If I wanted to go the Meade route, what would be the converted amount of honey to use in place of the cane sugar?
Doug, the conversion is right around 1 to 1.33. So for every pound of cane sugar called for exchange it with 1.33 pounds of honey.
How much blanching water do I need?
Frank, there is not specific amount needed. You just want to use enough to come in contact with all the petals, so it would depend, some, in the profile of the container they are in. The goal is two-fold: you are trying to brew a tea with it, but more importantly, you are sanitizing it — destroying all the wild molds an bacteria that is on the flowers.
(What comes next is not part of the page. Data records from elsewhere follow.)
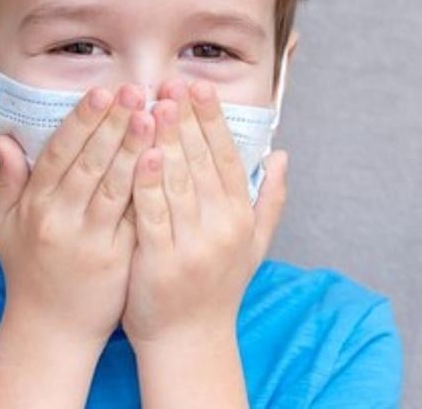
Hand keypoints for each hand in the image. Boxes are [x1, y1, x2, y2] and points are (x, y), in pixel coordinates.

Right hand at [0, 83, 153, 348]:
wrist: (51, 330)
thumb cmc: (30, 271)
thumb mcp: (5, 226)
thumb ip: (8, 181)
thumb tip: (5, 138)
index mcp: (35, 207)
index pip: (59, 153)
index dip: (81, 121)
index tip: (101, 91)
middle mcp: (60, 220)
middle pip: (89, 164)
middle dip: (112, 124)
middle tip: (135, 91)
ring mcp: (89, 240)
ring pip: (114, 187)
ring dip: (134, 149)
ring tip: (154, 116)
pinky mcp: (116, 259)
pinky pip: (134, 217)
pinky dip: (148, 189)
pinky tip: (162, 163)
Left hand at [121, 77, 288, 349]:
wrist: (189, 340)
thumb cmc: (218, 288)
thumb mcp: (254, 244)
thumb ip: (269, 199)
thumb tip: (281, 155)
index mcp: (240, 217)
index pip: (226, 157)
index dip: (213, 120)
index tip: (199, 86)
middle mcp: (221, 228)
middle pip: (202, 162)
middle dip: (186, 119)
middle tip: (171, 81)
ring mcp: (191, 245)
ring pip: (178, 182)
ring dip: (166, 140)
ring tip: (154, 104)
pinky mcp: (160, 261)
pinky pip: (152, 215)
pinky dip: (147, 184)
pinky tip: (140, 154)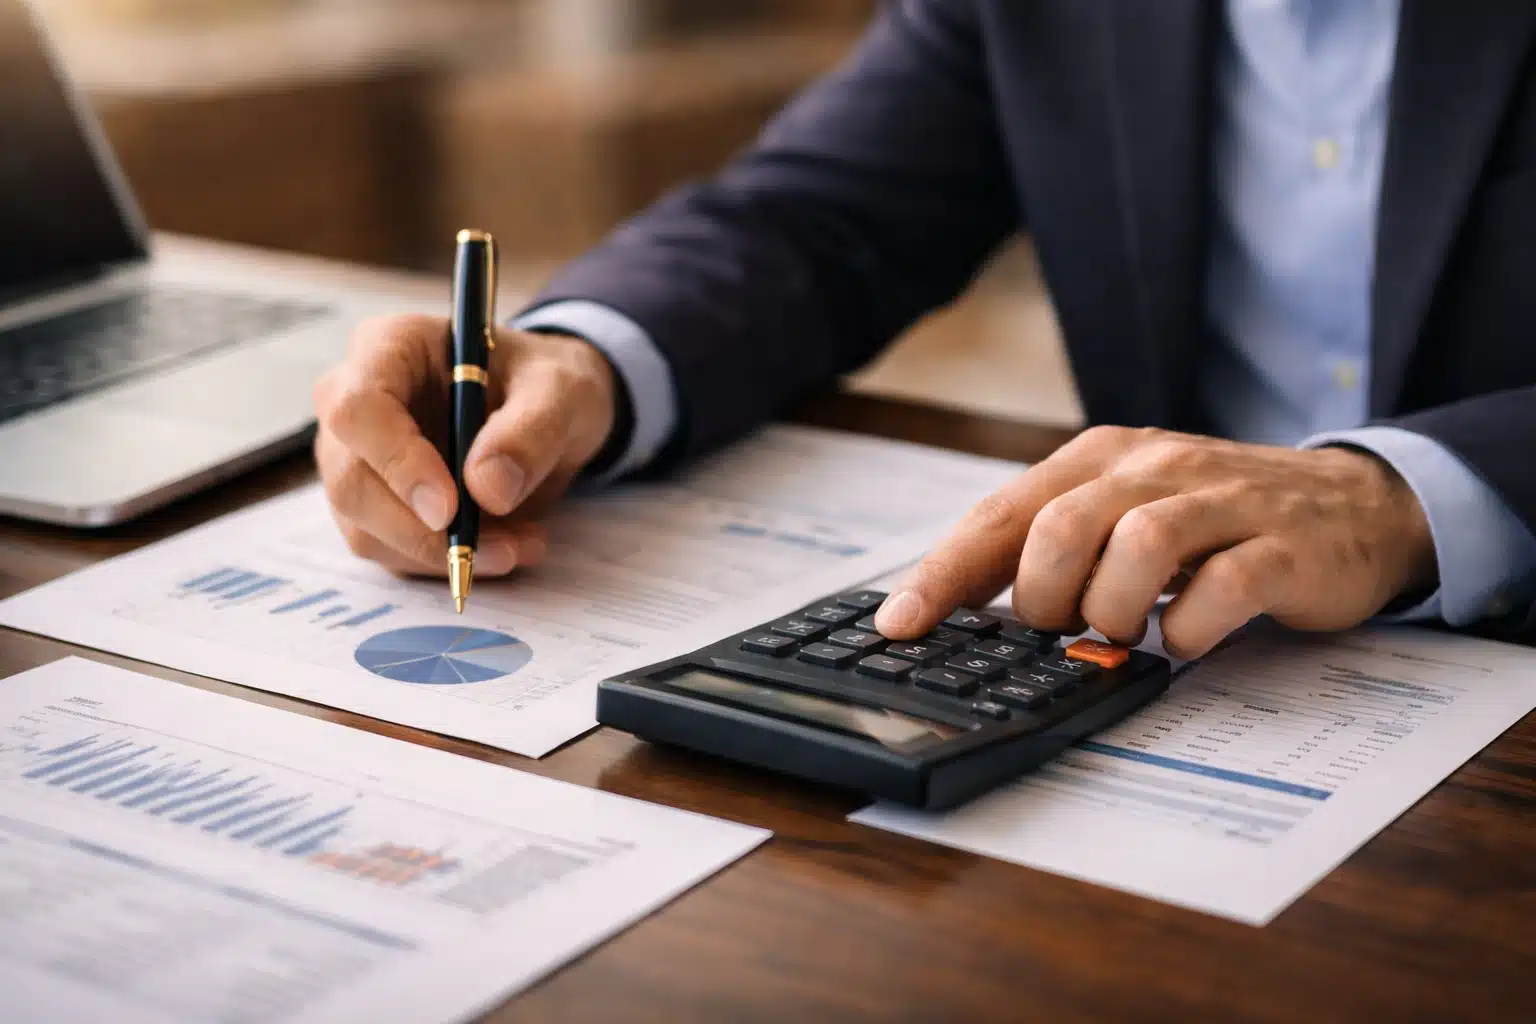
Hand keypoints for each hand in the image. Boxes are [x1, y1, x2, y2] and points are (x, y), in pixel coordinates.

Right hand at [313, 314, 617, 576]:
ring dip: (441, 554)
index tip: (450, 509)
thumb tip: (487, 490)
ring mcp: (357, 457)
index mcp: (390, 348)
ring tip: (521, 545)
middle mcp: (355, 401)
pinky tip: (504, 548)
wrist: (551, 410)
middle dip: (422, 530)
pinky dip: (444, 562)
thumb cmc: (547, 383)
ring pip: (365, 528)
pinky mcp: (374, 505)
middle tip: (501, 548)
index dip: (396, 463)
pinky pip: (389, 551)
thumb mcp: (563, 391)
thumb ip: (531, 431)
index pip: (358, 409)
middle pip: (350, 480)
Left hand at [874, 427, 1436, 658]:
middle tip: (1062, 629)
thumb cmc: (1213, 519)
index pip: (1002, 514)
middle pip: (1061, 529)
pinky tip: (1186, 639)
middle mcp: (1155, 467)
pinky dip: (1190, 629)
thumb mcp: (1122, 512)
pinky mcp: (1280, 546)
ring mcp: (1222, 502)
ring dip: (1113, 612)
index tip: (901, 626)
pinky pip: (1222, 588)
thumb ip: (1052, 544)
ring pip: (1138, 547)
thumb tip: (963, 605)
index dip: (945, 573)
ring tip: (1124, 632)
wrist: (1352, 504)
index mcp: (1101, 458)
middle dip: (1044, 599)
I use 25 cups of flowers or a little more, plus 4 pounds white raisins chopped. I wait at least one day to remove the flowers from their green casing. I put the flower between my thumb and index finger and give a twist which pops the flower away from the green casing. As a side note, I put the must into its first carboy this past Sunday and put the dregs into the compost. Our new young dog ate the dregs and stumbled around the rest of the day. This wine is a lot of work but well worth the effort.
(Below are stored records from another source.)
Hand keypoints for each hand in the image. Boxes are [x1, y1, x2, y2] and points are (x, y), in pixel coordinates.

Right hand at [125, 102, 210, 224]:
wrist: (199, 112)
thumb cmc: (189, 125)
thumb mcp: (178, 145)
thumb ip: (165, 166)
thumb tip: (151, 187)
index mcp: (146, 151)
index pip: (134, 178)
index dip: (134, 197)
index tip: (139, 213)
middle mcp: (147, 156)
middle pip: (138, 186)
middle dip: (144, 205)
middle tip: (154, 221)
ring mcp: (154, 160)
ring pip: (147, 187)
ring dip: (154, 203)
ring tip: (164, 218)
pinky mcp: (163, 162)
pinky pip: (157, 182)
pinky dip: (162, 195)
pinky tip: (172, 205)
6 quarts of loose packed pedals.
32 cups of sugar
1.25 cups of lemon juice (organic)
1.25 cups of orange juice (organic)
2 quarts of white grape juice (organic)
4.25 tsp yeast nutrient
1.25 tsp wine tannin
6 Campden tablets
3 tsp pectic enzyme
1 packet Lavlin EC-1118 yeast
Freeze the Pedals for 1 year (turned out way better than using fresh). Put frozen petals in a bag and slowly bring to a boil. Boil rapidly for 1/2 hour mashing every 5 minutes. Put the bag and water into the fermentation bucket. Heat 16 cups of sugar in a half gallon of water 2 times and add to the mash. Fill with water until the gravity reaches 1.104. Add ingredients when the mash drops under 80 degrees. Add yeast after 24 hours.
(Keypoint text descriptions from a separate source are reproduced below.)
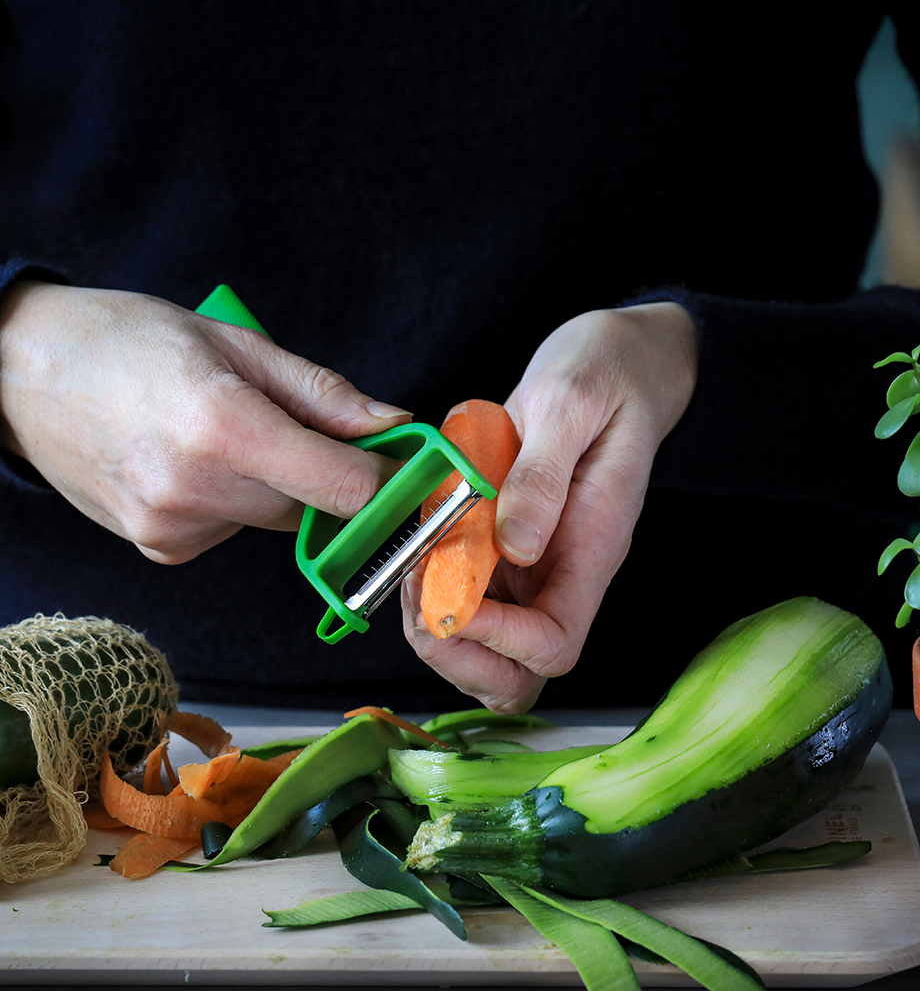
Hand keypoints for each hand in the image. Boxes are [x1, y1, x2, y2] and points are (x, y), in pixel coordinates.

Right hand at [0, 281, 410, 562]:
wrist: (19, 376)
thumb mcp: (235, 343)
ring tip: (222, 430)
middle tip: (288, 418)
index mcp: (224, 428)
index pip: (345, 488)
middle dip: (325, 470)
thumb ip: (323, 395)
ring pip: (274, 518)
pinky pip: (233, 529)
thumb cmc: (129, 340)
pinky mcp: (161, 549)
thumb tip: (395, 428)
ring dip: (276, 484)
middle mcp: (197, 492)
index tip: (408, 468)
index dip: (390, 483)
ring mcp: (173, 529)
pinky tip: (192, 461)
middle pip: (313, 504)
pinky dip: (234, 501)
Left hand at [402, 302, 697, 712]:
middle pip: (518, 669)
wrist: (619, 361)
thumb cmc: (606, 375)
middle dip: (458, 653)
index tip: (452, 596)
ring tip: (411, 569)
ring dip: (437, 627)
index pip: (553, 643)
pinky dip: (431, 588)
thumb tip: (516, 547)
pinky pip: (468, 598)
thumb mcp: (568, 404)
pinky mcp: (508, 548)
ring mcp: (534, 564)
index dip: (499, 640)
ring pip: (487, 645)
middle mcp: (562, 570)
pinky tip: (417, 547)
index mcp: (591, 547)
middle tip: (418, 594)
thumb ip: (542, 475)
I use this same recipe for rhubarb (14.5 lbs of small cubes juiced and not boiled, 3.25 tsp of acid blend instead of Orange and Lemon juice) and it works great. However the Dandy Lion, is always the center piece of any party (I have to bottle it in 1 gallon jugs as it goes that quickly). Can really taste the flower! Dandelion needs to be racked once a month for 8 months to clear before bottling. The batches I bottled early dropped sediment in the bottle even after adding sulphites at bottling time. I allow my fermentation die naturally, It is a little more dry, but the fruit/flower flavor seems to be better, usually dies around .092-.096. You can back sweeten with pectin sugars if wanted, but I found it takes from the natural flavor of the flower. Rhubarb clears in 2 months and is ready to drink 1-2 months after bottling. Dandelion was just OK after 6 months, but really matured after a year and still remains among best I’ve made competing with purple mulberry (lots of bugs to deal with in Mulberry). I tried combining Rhubarb and Dandelion, but the Rhubarb flavor trumped the flower. Using the white grape juice in my gallon testers taste almost the same as the natural Dandelion but really smoothed the flavor after a year vs just natural flower. All other fruits I tried on my testers stole from the Dandelion flavor and rendered all the picking a waste of time. DON’T get any greens in the petals! I tried several batches using the heads instead of petals and all were bitter….I like the tea mentioned in a previous recipe. I may have to do some tests using light teas.
How much does this make? Do you add water?
this recipe is similar to others, I tweak it to the amount of Dandelions
I pick. 26 cups Blossom
3 1/2 gal boiling water
3/4 tsp energizer
4 campden tablets
3/4 tsp tannin powder
12 tsp Acid blend
15 oz white raisins
pour boiling water over blossoms in must bag, let sit and cool ,add champagne yeast .aft a few days I take must bag out. racked till Sg was 1.03 and bottled. this recipe took a blue ribbon, and 2nd best of show ,over a 100 entry’s.
I forgot the sugar. I put sugar to Sfg of 1.085
Hey Ed, I have been making wine for many years and have had some failures and many successes, Dandelion wine intrigued me. I live in Western NC and the dandelions are free. I harvested a passel of them and did al the steps. My question is when I open the 1st bottle? I keep my wines in a wine cooler at 55F. I plan on opening the 1st bottle after three months. Do you agree?